### Extract
--

The Online Smorgasbord
Browsing. Customers in brick-and-mortar bookstores take it for granted. They stroll up and down the aisles, looking at the category signs posted on the racks, admiring or rejecting the cover art, and picking up books they might buy. Noting the cover quotes. Reading the teaser on the back. Ruffling through the pages. Testing the opening paragraph: is it tantalizing, or too been-there-read-that?
In the early days of e-commerce, online shoppers were at a distinct disadvantage. Cover art was sometimes reproduced at a low resolution and a size only marginally larger than a commemorative stamp. Reviews and synopses were available, but there was no opportunity to flip through the book and see if you could really get a few hours’ entertainment out of the sticker price. Today Amazon.com and Barnes & Noble offer their customers the chance to read brief excerpts of current releases, but dedicated readers prefer superior sources: the author, or the publisher.
Providing samples of upcoming releases is not a new idea in the publishing industry. The last dozen pages of many a paperback are dedicated to excerpts from an author’s new work or from other authors who might appeal to the reader. The right excerpt can do even more than simple word-of-mouth to persuade readers that they really, really need to find out what happens next. But with the advent of the Internet, the concept reached new heights. Now readers don’t even have to buy a book in order to find samples. All they need is the right URL. Unfortunately, finding that certain URL can be a lot harder than strolling through a bookstore.

--

### Stored data entries
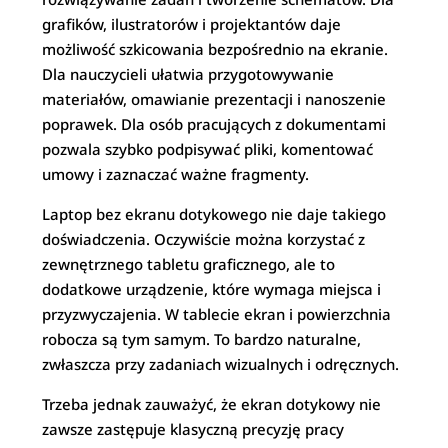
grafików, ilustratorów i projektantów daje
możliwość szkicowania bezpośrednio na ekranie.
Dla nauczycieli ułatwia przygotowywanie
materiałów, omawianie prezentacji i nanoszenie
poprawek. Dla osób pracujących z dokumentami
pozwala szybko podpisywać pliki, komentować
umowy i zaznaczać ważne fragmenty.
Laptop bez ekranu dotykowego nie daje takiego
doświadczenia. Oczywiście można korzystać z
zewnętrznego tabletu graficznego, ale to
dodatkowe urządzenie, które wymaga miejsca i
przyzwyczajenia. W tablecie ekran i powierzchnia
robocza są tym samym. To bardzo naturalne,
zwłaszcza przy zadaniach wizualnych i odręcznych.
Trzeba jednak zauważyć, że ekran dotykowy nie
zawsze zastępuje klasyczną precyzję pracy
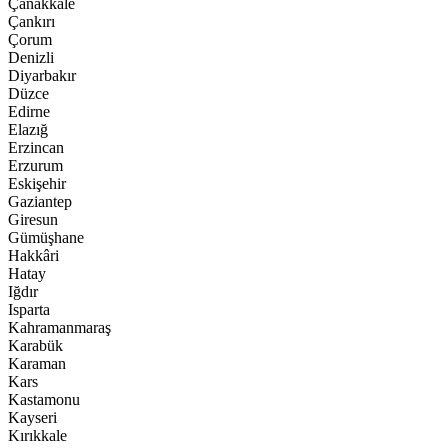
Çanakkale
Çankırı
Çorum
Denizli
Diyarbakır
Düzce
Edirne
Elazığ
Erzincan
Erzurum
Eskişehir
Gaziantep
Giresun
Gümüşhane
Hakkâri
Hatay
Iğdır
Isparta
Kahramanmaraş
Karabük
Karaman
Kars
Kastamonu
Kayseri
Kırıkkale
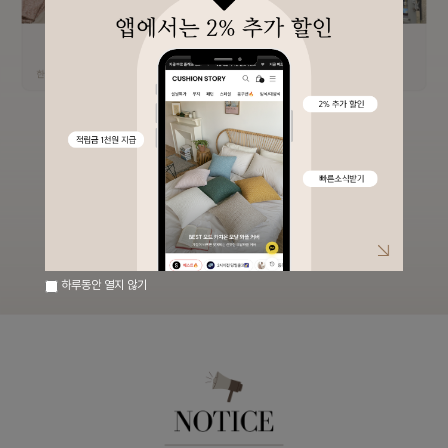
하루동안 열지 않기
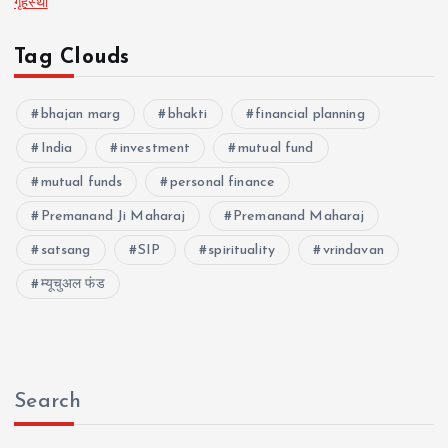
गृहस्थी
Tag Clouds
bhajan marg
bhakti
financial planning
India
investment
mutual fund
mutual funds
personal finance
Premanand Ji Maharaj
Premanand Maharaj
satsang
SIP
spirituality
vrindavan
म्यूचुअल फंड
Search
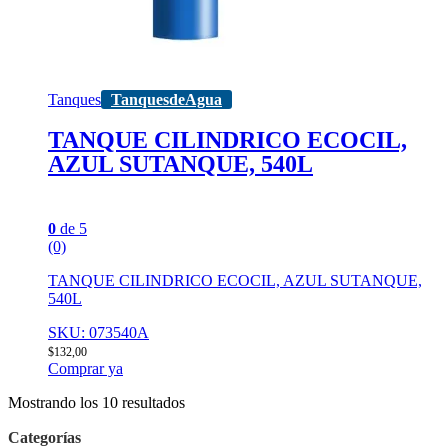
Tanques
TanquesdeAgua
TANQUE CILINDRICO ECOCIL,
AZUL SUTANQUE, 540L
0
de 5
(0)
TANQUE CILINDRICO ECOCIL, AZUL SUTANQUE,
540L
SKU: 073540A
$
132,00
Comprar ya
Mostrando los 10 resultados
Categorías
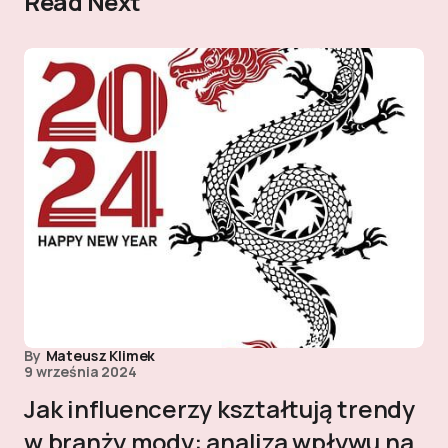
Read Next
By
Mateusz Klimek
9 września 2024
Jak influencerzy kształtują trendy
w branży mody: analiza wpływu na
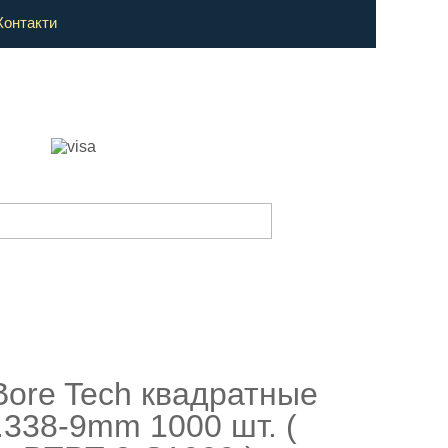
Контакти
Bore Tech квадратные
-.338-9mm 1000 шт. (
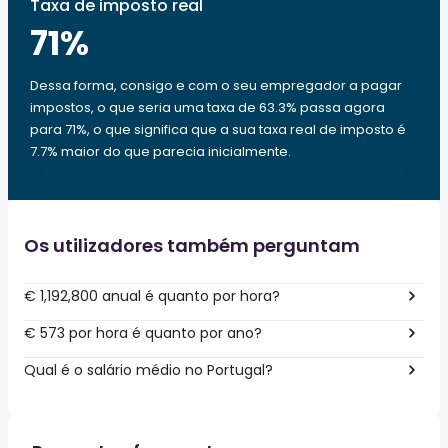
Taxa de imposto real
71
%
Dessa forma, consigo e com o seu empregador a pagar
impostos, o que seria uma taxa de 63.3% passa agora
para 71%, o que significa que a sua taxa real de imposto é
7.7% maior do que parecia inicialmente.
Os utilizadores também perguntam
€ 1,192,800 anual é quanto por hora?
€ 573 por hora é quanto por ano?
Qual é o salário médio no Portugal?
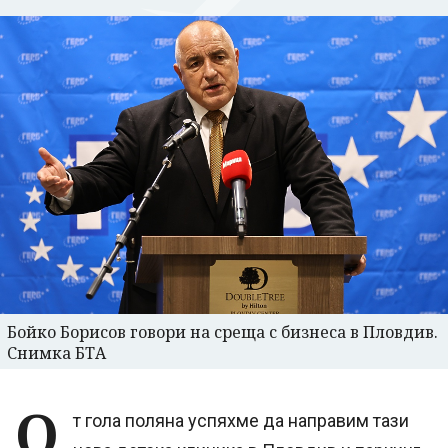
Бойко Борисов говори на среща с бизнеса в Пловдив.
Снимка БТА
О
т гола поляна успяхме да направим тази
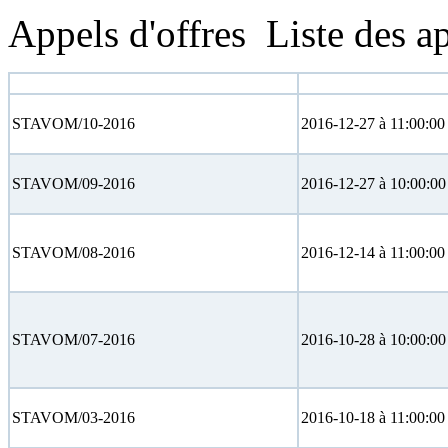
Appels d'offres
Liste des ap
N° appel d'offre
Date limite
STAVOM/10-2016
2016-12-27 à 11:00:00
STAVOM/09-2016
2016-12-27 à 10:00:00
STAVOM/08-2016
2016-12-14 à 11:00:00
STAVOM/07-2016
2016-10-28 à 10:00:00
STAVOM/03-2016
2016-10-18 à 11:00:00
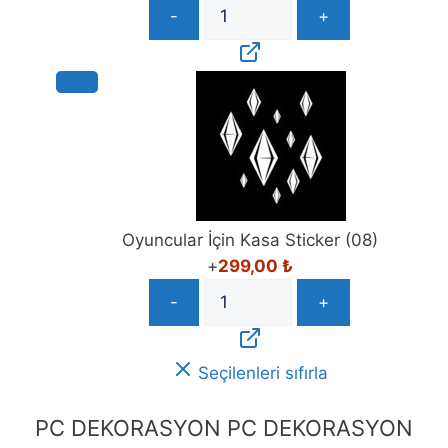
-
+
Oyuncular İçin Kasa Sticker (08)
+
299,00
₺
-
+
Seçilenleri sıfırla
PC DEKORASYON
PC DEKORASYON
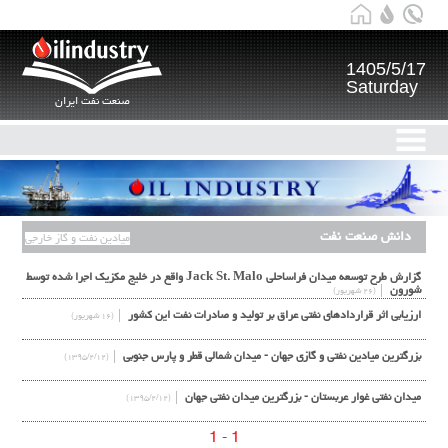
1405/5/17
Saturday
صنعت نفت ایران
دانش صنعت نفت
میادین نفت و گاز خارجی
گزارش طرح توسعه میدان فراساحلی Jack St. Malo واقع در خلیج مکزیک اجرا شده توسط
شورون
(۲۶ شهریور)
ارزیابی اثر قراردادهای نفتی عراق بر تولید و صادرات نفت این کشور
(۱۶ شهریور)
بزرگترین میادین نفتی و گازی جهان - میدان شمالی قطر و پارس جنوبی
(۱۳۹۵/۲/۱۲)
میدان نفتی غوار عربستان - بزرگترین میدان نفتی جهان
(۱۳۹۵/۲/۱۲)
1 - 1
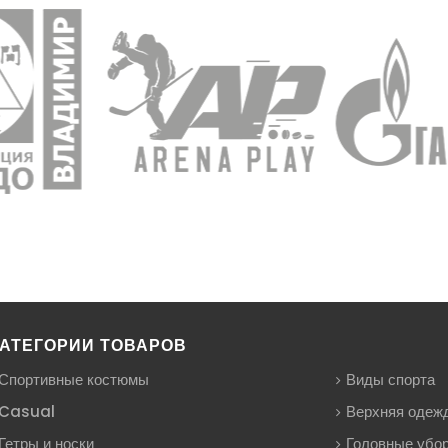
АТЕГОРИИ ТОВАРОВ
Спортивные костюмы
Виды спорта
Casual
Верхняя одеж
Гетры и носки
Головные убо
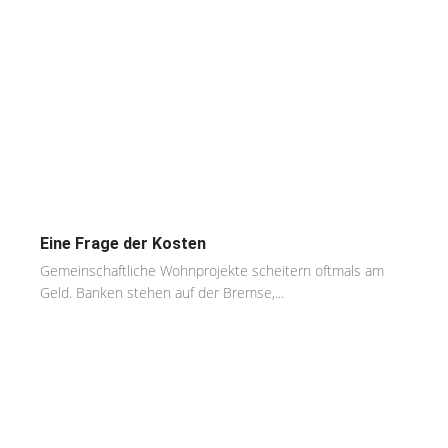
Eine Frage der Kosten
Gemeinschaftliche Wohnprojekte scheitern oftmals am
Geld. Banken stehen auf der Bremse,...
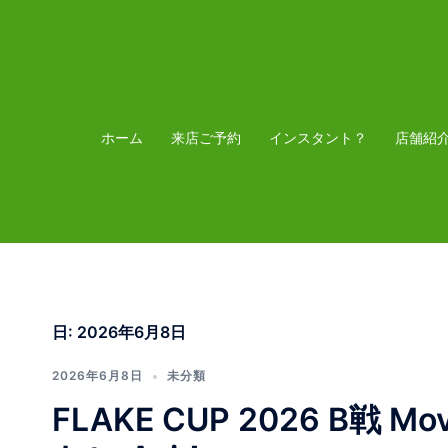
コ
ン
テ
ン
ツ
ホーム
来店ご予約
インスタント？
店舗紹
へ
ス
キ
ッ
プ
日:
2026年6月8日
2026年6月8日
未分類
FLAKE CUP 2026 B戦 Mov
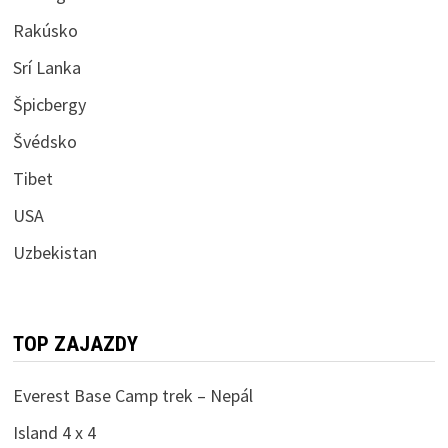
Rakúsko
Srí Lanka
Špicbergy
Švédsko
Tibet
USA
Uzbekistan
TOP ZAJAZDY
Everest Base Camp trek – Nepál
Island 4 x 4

--

### Instruction 1
Answer these questions about the article on online book browsing:
(a) In the early days of e-commerce, cover art was sometimes shown at a size only marginally larger than what?
(b) Which two sources do dedicated readers prefer for excerpts?
(c) In many paperbacks, which pages are given over to excerpts?
### Instruction 2
Write out the article on online book browsing from "The Online Smorgasbord" to "or too been-there-read-that?".

### Final answer 1
(a) A commemorative stamp.
(b) The author or the publisher.
(c) The last dozen pages.

### Final answer 2
The Online Smorgasbord
Browsing. Customers in brick-and-mortar bookstores take it for granted. They stroll up and down the aisles, looking at the category signs posted on the racks, admiring or rejecting the cover art, and picking up books they might buy. Noting the cover quotes. Reading the teaser on the back. Ruffling through the pages. Testing the opening paragraph: is it tantalizing, or too been-there-read-that?